*Text for analysis:*
Decentralised Autonomous Organizations (DAOs) are hierarchy-free organizations of members working towards a common goal based on shared values. Decision making is implemented via token-powered votes. Token distribution can include anybody from any stakeholder group. Especially important in the context of enterprises, it means all stakeholders can get tokens, not only the shareholders. A more aligned and fair distribution of power is possible.

Therefore DAOs are especially well positioned to govern platforms and form ecosystems, as not a single company would govern the ecosystem but all ecosystem participants.

However this means token distribution is of utmost importance to create a just and fair governance system. This challenge is addressed by the newly created discipline of token engineering. We will cover it in more detail in the next section.

Assuming an ecosystem has achieved a fair distribution (mechanism) of governance tokens, the next question is how to make sure voting is effective. Common challenges here are a lack of participation, a tendency to extremes, collusion and the challenge of uneducated or misinformed voters.

Quadratic Voting

One novel approach that addresses some of the challenges is quadratic voting. Quadratic voting allows the bundling of voting rights on some topics and options compared to one-person-one-vote. That means a voter can bundle its votes (with quadratic regression) on the topics most relevant to him and the ones he is most confident with. The assumption of quadratic voting is that voters tend to bundle their voting power especially on topics that are relevant to them and that they are especially knowledgeable (confident) about. While they would not vote at all on topics not relevant to them or where they are unsure.

Research has shown that quadratic voting produces less extreme outcomes and helps minorities to better be represented.

*Supplied records:*

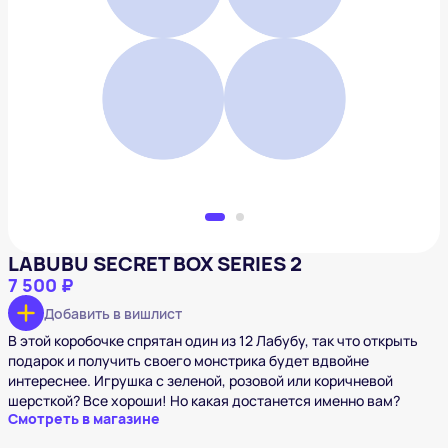
LABUBU SECRET BOX SERIES 2
7 500 ₽
Добавить в вишлист
LABUBU SECRET BOX SERIES 2
7 500 ₽
Добавить в вишлист
В этой коробочке спрятан один из 12 Лабубу, так что открыть
подарок и получить своего монстрика будет вдвойне
интереснее. Игрушка с зеленой, розовой или коричневой
шерсткой? Все хороши! Но какая достанется именно вам?
Смотреть в магазине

*Questions on the material:*
1/ In the passage on DAO governance, which discipline is named as addressing the challenge of token distribution?
2/ Extend the passage on DAO governance and quadratic voting, picking up after its final sentence.

*Outputs for the tasks:*
1/ Token engineering.

2/
New Mechanisms of Value Creation and Sharing

Corporate governance is not the only unsolved challenge in the enterprise world. We are also facing unjust incentivization of the different stakeholder groups. Today owners and shareholders are taking the vast majority of the value created by an enterprise. This implies that the capital they provide(d) to build and run the company would still be the most precious and most important production factor. But this is not true anymore. Capital has become ubiquitous due to low interest rates and expansive monetary policy of the central banks. In addition digital business models are not very capital intense except for ecosystem building and distribution. The main success factors for digital businesses are talent (work), data (insights) and time.

Token engineering is the new discipline aiming to align the interests of all stakeholders on a common goal via governance (as mentioned above) and community-ownership.

Community-ownership means that a platform or an ecosystem should be owned by all members of the community, not only the shareholders of a single company. Why is this right?

The value of an ecosystem is largely determined by the size and activity of the communities around it. This is true in accordance with the earlier mentioned increasing returns effect and described by Metcalfe’s Law. Based on the stakeholder groups mentioned above, an ecosystem has multiple communities (creators, users, …). E.g. the value of a social network is largely created by its users, which at the same time are creators (one-sided ecosystem). Social networks are only middlemen facilitating this value creation. However in today’s social networks governance as well as ownership is fully in the hand of the social networks, not the users. In many cases this includes the rights on the data they publish in the social network. The social network monetizes the data provided by its users without letting them participate at all. This is possible due to an asymmetry in bargaining power of a user compared to the social network. There is the need to organize the community of users in order to allow for collective bargaining. This can be achieved with token engineering.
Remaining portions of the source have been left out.